Josh Kraushaar on Rick Perry's chances against Obama  Rick Perry would be a "formidable nominee against President Obama, and he poses a stronger threat than most Democrats realize and many Republican strategists acknowledge," argues Josh Kraushaar in National Journal. On the left, people see Perry's global warming skepticism and declaration that Social Security is a Ponzi scheme as signs of his extremism and weakness. But Perry has good political senses and understood the anti-Washington mood before most in Washington. "His broad themes of bureaucratic incompetence and government overreach offer a striking contrast to Obama’s agenda and get at many of the anxieties facing Americans today," and what's more, he can point to a record of job creation, unlike President Obama. "Whether he's responsible for that record is a debatable point, but politically, it is a clear winner." Perry's views on entitlement aren't as big a liability as some predict, Kraushaar says, pointing to two special elections in Nevada and New York where Democrats criticized Republican opponents for their views on entitlements. The attacks haven't worked. The 2010 midterm election showed an electorate tired of an acitivist government, and Obama's concession to give up anti-smog standards shows he is conceding to this mood. Finally, Perry's more moderate approach to immigration issues will serve him well among Hispanic voters. Candidates challenging incumbents have had more liabilities than can be found in Perry's book. "Bill Clinton avoided military service, admitted to smoking pot (without inhaling), and had to deal with rumors of extramarital affairs during the 1992 campaign." Still, he defeated a president "facing rough economic times. ... To quote Democratic strategist James Carville: 'It's the economy, stupid.' If the economy doesn't show signs of improving pronto, Democrats could be staring down the face of President Perry in 2013."
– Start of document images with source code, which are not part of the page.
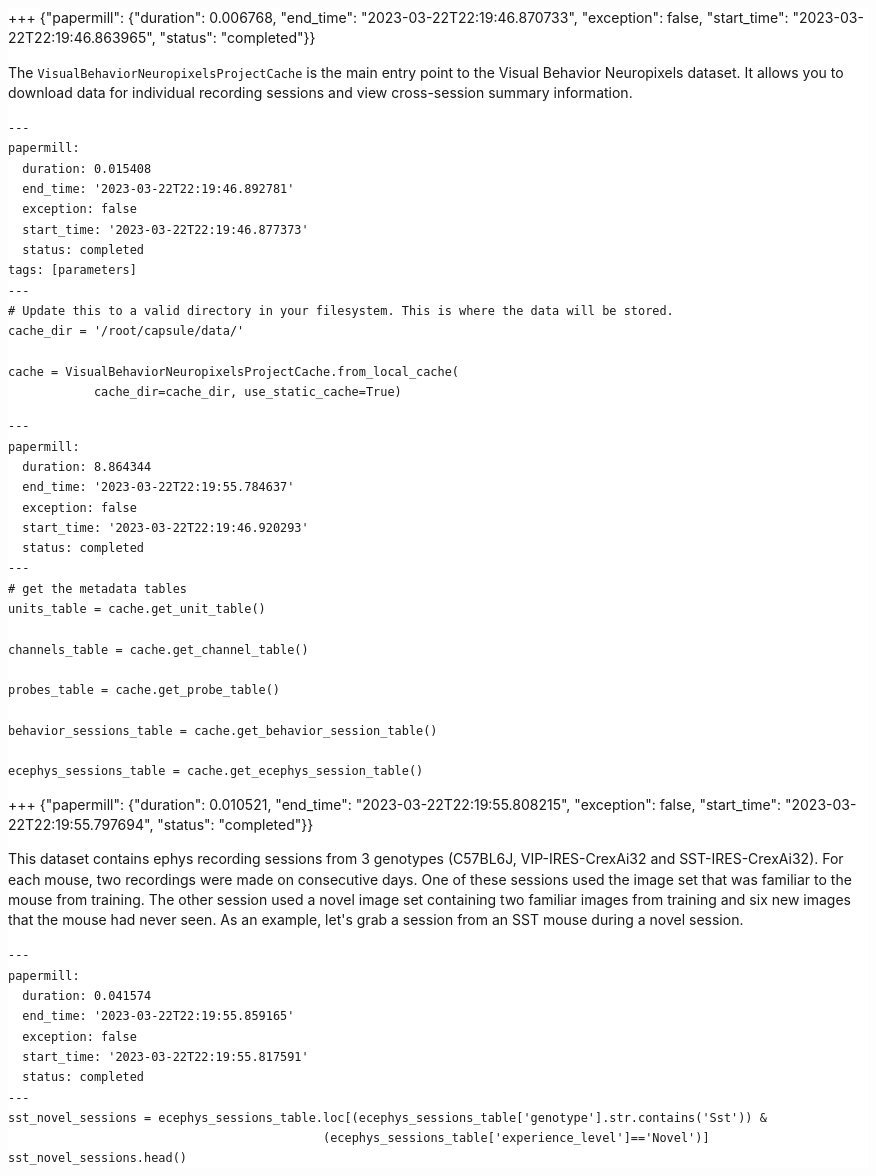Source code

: +++ {"papermill": {"duration": 0.006768, "end_time": "2023-03-22T22:19:46.870733", "exception": false, "start_time": "2023-03-22T22:19:46.863965", "status": "completed"}}

The `VisualBehaviorNeuropixelsProjectCache` is the main entry point to the Visual Behavior Neuropixels dataset. It allows you to download data for individual recording sessions and view cross-session summary information.

```{code-cell} ipython3
---
papermill:
  duration: 0.015408
  end_time: '2023-03-22T22:19:46.892781'
  exception: false
  start_time: '2023-03-22T22:19:46.877373'
  status: completed
tags: [parameters]
---
# Update this to a valid directory in your filesystem. This is where the data will be stored.
cache_dir = '/root/capsule/data/'

cache = VisualBehaviorNeuropixelsProjectCache.from_local_cache(
            cache_dir=cache_dir, use_static_cache=True)
```

```{code-cell} ipython3
---
papermill:
  duration: 8.864344
  end_time: '2023-03-22T22:19:55.784637'
  exception: false
  start_time: '2023-03-22T22:19:46.920293'
  status: completed
---
# get the metadata tables
units_table = cache.get_unit_table()

channels_table = cache.get_channel_table()

probes_table = cache.get_probe_table()

behavior_sessions_table = cache.get_behavior_session_table()

ecephys_sessions_table = cache.get_ecephys_session_table()
```

+++ {"papermill": {"duration": 0.010521, "end_time": "2023-03-22T22:19:55.808215", "exception": false, "start_time": "2023-03-22T22:19:55.797694", "status": "completed"}}

This dataset contains ephys recording sessions from 3 genotypes (C57BL6J, VIP-IRES-CrexAi32 and SST-IRES-CrexAi32). For each mouse, two recordings were made on consecutive days. One of these sessions used the image set that was familiar to the mouse from training. The other session used a novel image set containing two familiar images from training and six new images that the mouse had never seen. As an example, let's grab a session from an SST mouse during a novel session.

```{code-cell} ipython3
---
papermill:
  duration: 0.041574
  end_time: '2023-03-22T22:19:55.859165'
  exception: false
  start_time: '2023-03-22T22:19:55.817591'
  status: completed
---
sst_novel_sessions = ecephys_sessions_table.loc[(ecephys_sessions_table['genotype'].str.contains('Sst')) &
                                            (ecephys_sessions_table['experience_level']=='Novel')]
sst_novel_sessions.head()
```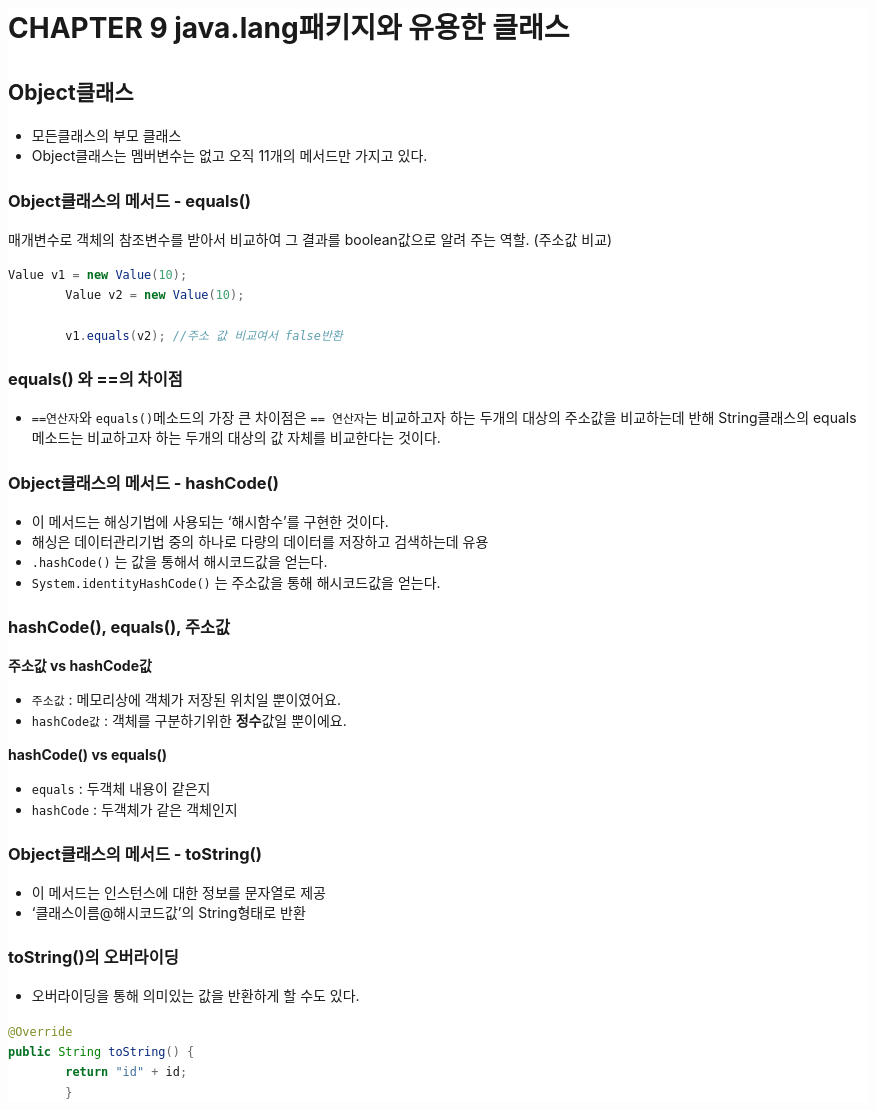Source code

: # **CHAPTER 9 java.lang패키지와 유용한 클래스**

## Object클래스

- 모든클래스의 부모 클래스
- Object클래스는 멤버변수는 없고 오직 11개의 메서드만 가지고 있다.

### Object클래스의 메서드 - equals()

매개변수로 객체의 참조변수를 받아서 비교하여 그 결과를 boolean값으로 알려 주는 역할. (주소값 비교)

```java
Value v1 = new Value(10);
        Value v2 = new Value(10);

        v1.equals(v2); //주소 값 비교여서 false반환
```

### equals() 와 ==의 차이점

- `==연산자`와 `equals()`메소드의 가장 큰 차이점은 `== 연산자`는 비교하고자 하는 두개의 대상의 주소값을 비교하는데 반해 String클래스의 equals 메소드는 비교하고자 하는 두개의 대상의 값 자체를 비교한다는 것이다.

### Object클래스의 메서드 - hashCode()

- 이 메서드는 해싱기법에 사용되는 ‘해시함수’를 구현한 것이다.
- 해싱은 데이터관리기법 중의 하나로 다량의 데이터를 저장하고 검색하는데 유용
- `.hashCode()` 는 값을 통해서 해시코드값을 얻는다.
- `System.identityHashCode()` 는 주소값을 통해 해시코드값을 얻는다.

### ****hashCode(), equals(), 주소값****

**주소값 vs hashCode값**

- `주소값` : 메모리상에 객체가 저장된 위치일 뿐이였어요.
- `hashCode값` : 객체를 구분하기위한 **정수**값일 뿐이에요.

**hashCode() vs equals()**

- `equals` : 두객체 내용이 같은지
- `hashCode` : 두객체가 같은 객체인지

### Object클래스의 메서드 - toString()

- 이 메서드는 인스턴스에 대한 정보를 문자열로 제공
- ‘클래스이름@해시코드값’의 String형태로 반환

### toString()의 오버라이딩

- 오버라이딩을 통해 의미있는 값을 반환하게 할 수도 있다.

```java
@Override
public String toString() {
        return "id" + id;
        }
```
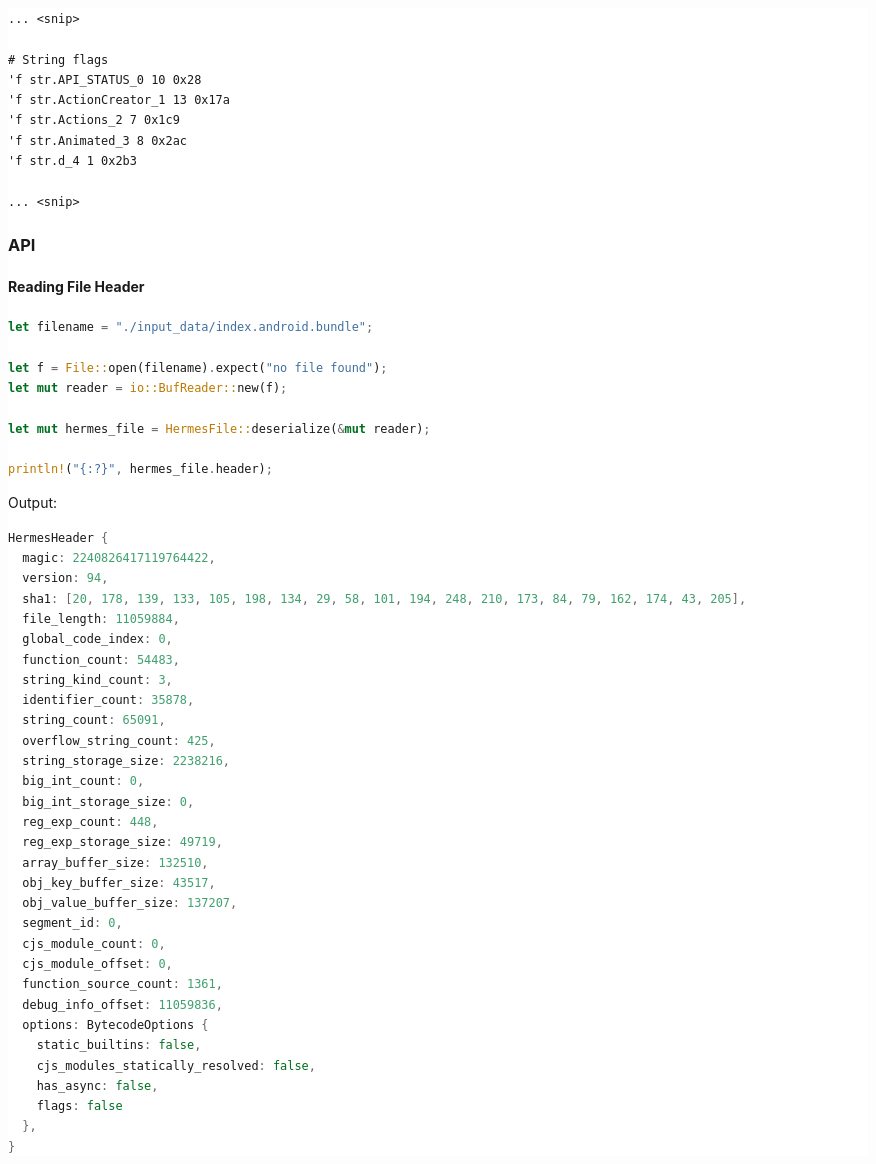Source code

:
 ```r2
... <snip>

# String flags
'f str.API_STATUS_0 10 0x28
'f str.ActionCreator_1 13 0x17a
'f str.Actions_2 7 0x1c9
'f str.Animated_3 8 0x2ac
'f str.d_4 1 0x2b3

... <snip>
```

### API  

#### Reading File Header

```rust
let filename = "./input_data/index.android.bundle";

let f = File::open(filename).expect("no file found");
let mut reader = io::BufReader::new(f);

let mut hermes_file = HermesFile::deserialize(&mut reader);

println!("{:?}", hermes_file.header);
```

Output:

```go
HermesHeader {
  magic: 2240826417119764422,
  version: 94,
  sha1: [20, 178, 139, 133, 105, 198, 134, 29, 58, 101, 194, 248, 210, 173, 84, 79, 162, 174, 43, 205],
  file_length: 11059884,
  global_code_index: 0,
  function_count: 54483,
  string_kind_count: 3,
  identifier_count: 35878,
  string_count: 65091,
  overflow_string_count: 425,
  string_storage_size: 2238216,
  big_int_count: 0,
  big_int_storage_size: 0,
  reg_exp_count: 448,
  reg_exp_storage_size: 49719,
  array_buffer_size: 132510,
  obj_key_buffer_size: 43517,
  obj_value_buffer_size: 137207,
  segment_id: 0,
  cjs_module_count: 0,
  cjs_module_offset: 0,
  function_source_count: 1361,
  debug_info_offset: 11059836,
  options: BytecodeOptions {
    static_builtins: false,
    cjs_modules_statically_resolved: false,
    has_async: false,
    flags: false
  },
}
```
Dana Milbank on Romney's new campaign  Rick Perry's new status as the Republican front-runner "has brought an unexpected gift to his rival: It has, by unburdening Romney of his head-of-the-pack status, released him from the tedious and timid campaign he was running," writes Dana Milbank in The Washington Post. "Relieved of the high expectations, Romney is free to take sides unapologetically in a battle over whether the Republican Party will reclaim its mainstream traditions or remain a protest movement." His job plan released yesterday is "old school," Milbank says. "Cut corporate taxes, encourage energy development and free-trade agreements, and admit more skilled foreign workers." And he only proposes $20 billion in up-front budget cuts, "a pittance by Tea Party standards." Romney was "in his element" as he introduced the plan, using only a page of notes, and leaving aside Tea Party-esque, antigovernment rhetoric. This doesn't make Romney a moderate, but rather, "the corporate establishment's answer to Perry's angry populism." Twice he spoke at Tea Party-friendly events this weekend, but didn't pander. "He defended the need for new financial regulations after the economic collapse. He resisted the idea of a federal right-to-work law. He told the Tea Partyers that he would not defy the Supreme Court on abortion, and he vigorously defended 'Romneycare,'" Milbank says. "Until now, Romney's message was that he really, really wanted to be president. Now, his message is more compelling: Will Republicans choose the cool corporatism of Romney or a guy who talks about secession and treason?" Perry offers none of the technical specifics that Romney does in his prescriptions for the economy, and perhaps this provides Romney a chance to set himself apart in the race, Milbank argues.